我说生死一知己,她续成败两妇人;我论瓦缸十八兄弟,她接梁山一百单八将。
原来,她还是一个饱经诗书的女孩。
“凤仙,人如其名,名如其人,比凤凰还美,比仙女还温情,是沧海之水,是巫山之云,是小凤仙再世”。
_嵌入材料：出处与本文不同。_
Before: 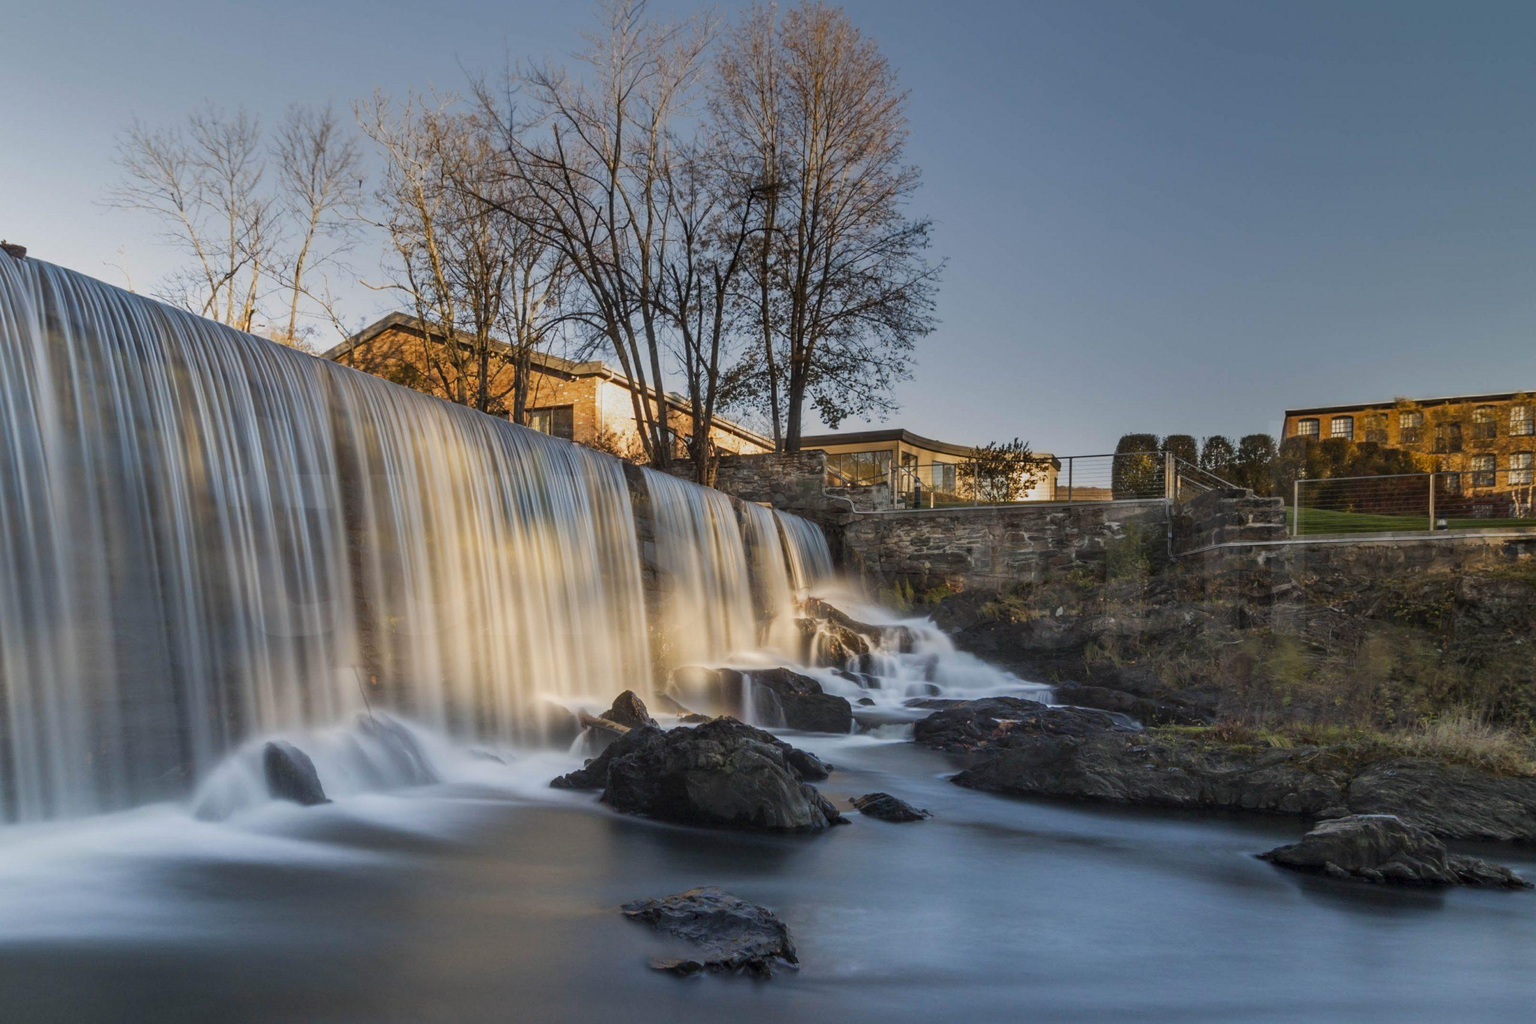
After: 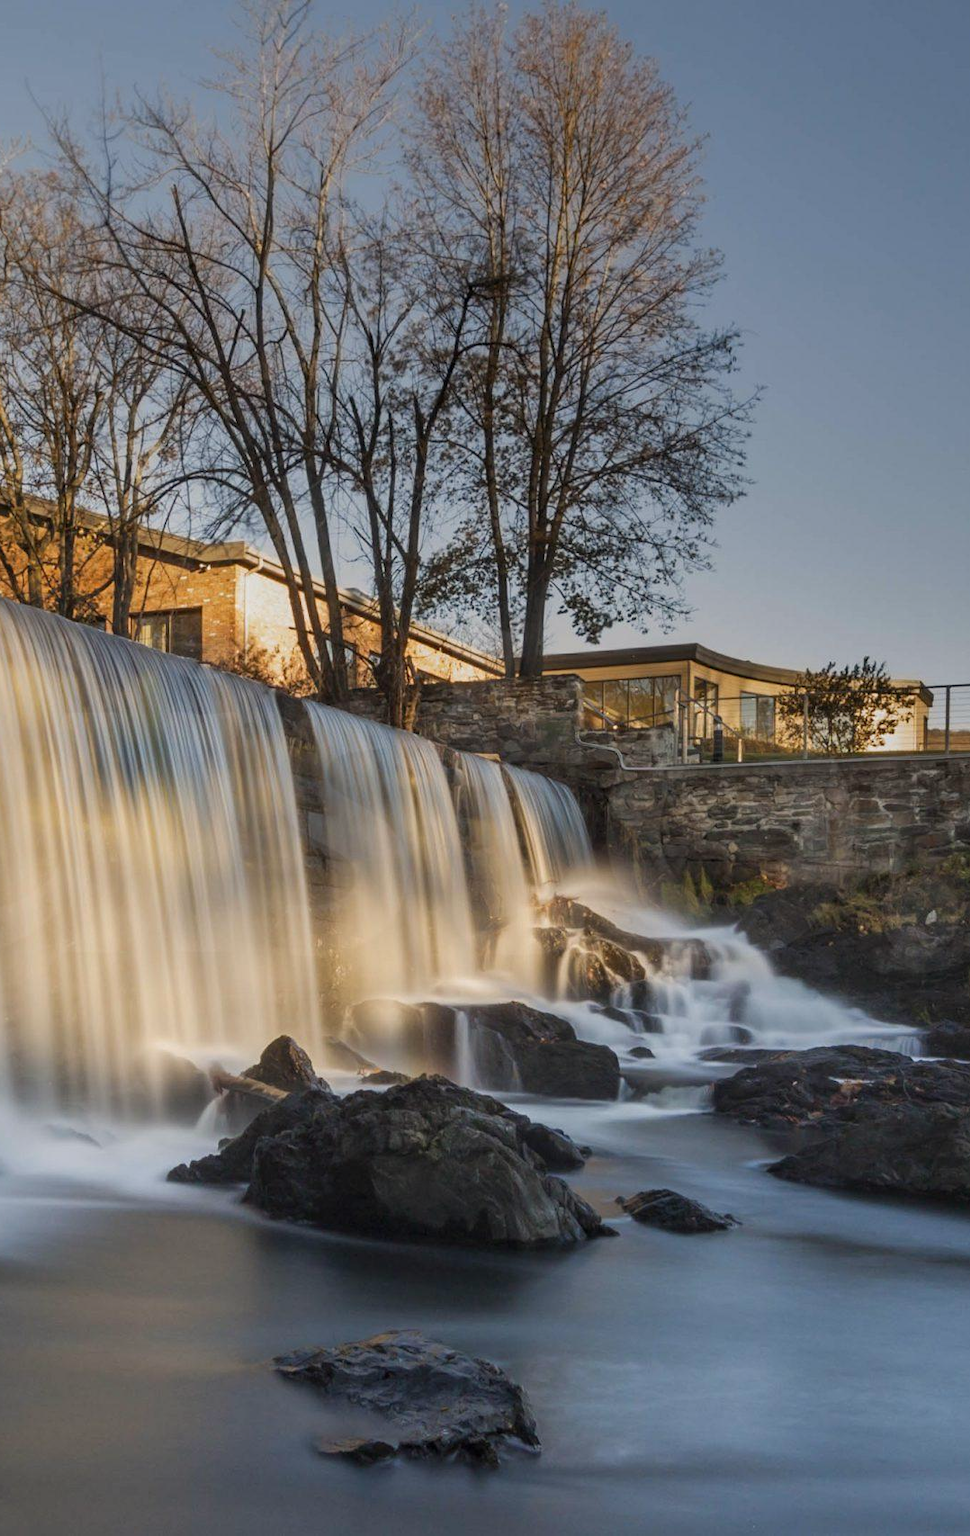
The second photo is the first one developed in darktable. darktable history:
white balance: red 1.009, blue 0.985
crop: left 28.583%, right 29.231%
皑皑白雪中,我记下了大学生涯的第一篇日记。
二
多情自古伤离别。
可又有谁人不多情、没有多过情呢?
但吾之多情不是爱情,而是单念,一个人默默的、苦苦的单念。
大学四年一直的默默的、苦苦的单念。
可这种爱深入骨髓、触及灵魂。
我是爱情的懦夫,不敢表白,害怕表白就意味着破坏梦景,意味着告别友情,再也不能举杯邀明月、花间饮浊酒、车游天河潭、马飞情人谷。
长夜孤灯,最将难眠,所以害怕夜晚,但夜长梦也多。梦中可以金风雨露一相逢、便胜却人间无数;梦中可以满脸笑盈盈、相看无限情;梦中可以执手相看泪眼,竟无语凝噎。
可梦醒呢?
如果爱和友谊不可兼得,舍友谊而取爱。毕业晚会的前夕,我下定了最后的决定。
原来说“我爱你”是如此之容易。弯月散发出最亮的光线,星星也闪烁着大眼,流水潺潺、小鸟叽叽,他们都在为我鼓掌、为我期待。
友谊天长地久,凤仙坚定的语气犹如一把锋利的刺刀刺入我的心脏,并在伤口处狠狠的一绞。
没有一丝委婉,也没有一丝为难,下意识的反映,早已预备的结果。
沉默,长久的沉默。
酒,一杯一杯。
千金挥手美人轻,自古英雄多落魄,且借壶中陈香酒,还我男儿真颜色。
醉意中,听到她哭泣的声音,看见她满脸泪痕,继而慢慢远去,脚步已颠簸起伏。
今宵酒醒何处?杨柳岸、晓风残月。可残月还在,杨柳已去。
竖日酒醒,床上一片狼迹,室友告诉我,昨夜凤仙把我扶到寝室楼下后,再通知他们去把我接回寝室的。
原来昨夜喝酒时,她一直在一个角落里默默的看着我,直到我倒地不起。努力回忆昨夜的情形,依稀中记得凤仙满脸的泪痕和扶我时的气揣吁吁。。
她是在考验我,她的话是假的。
去寝室楼下找她,她室友说不在;给她打电话,她说这是她最后一次接我的的电话;给她发短信,她说这是她最后一次给我回短信。
天涯地角有穷时,只有相思无尽处。相思苦,总没无人可思好,无人可思苦,总比相思之人不要你相思好。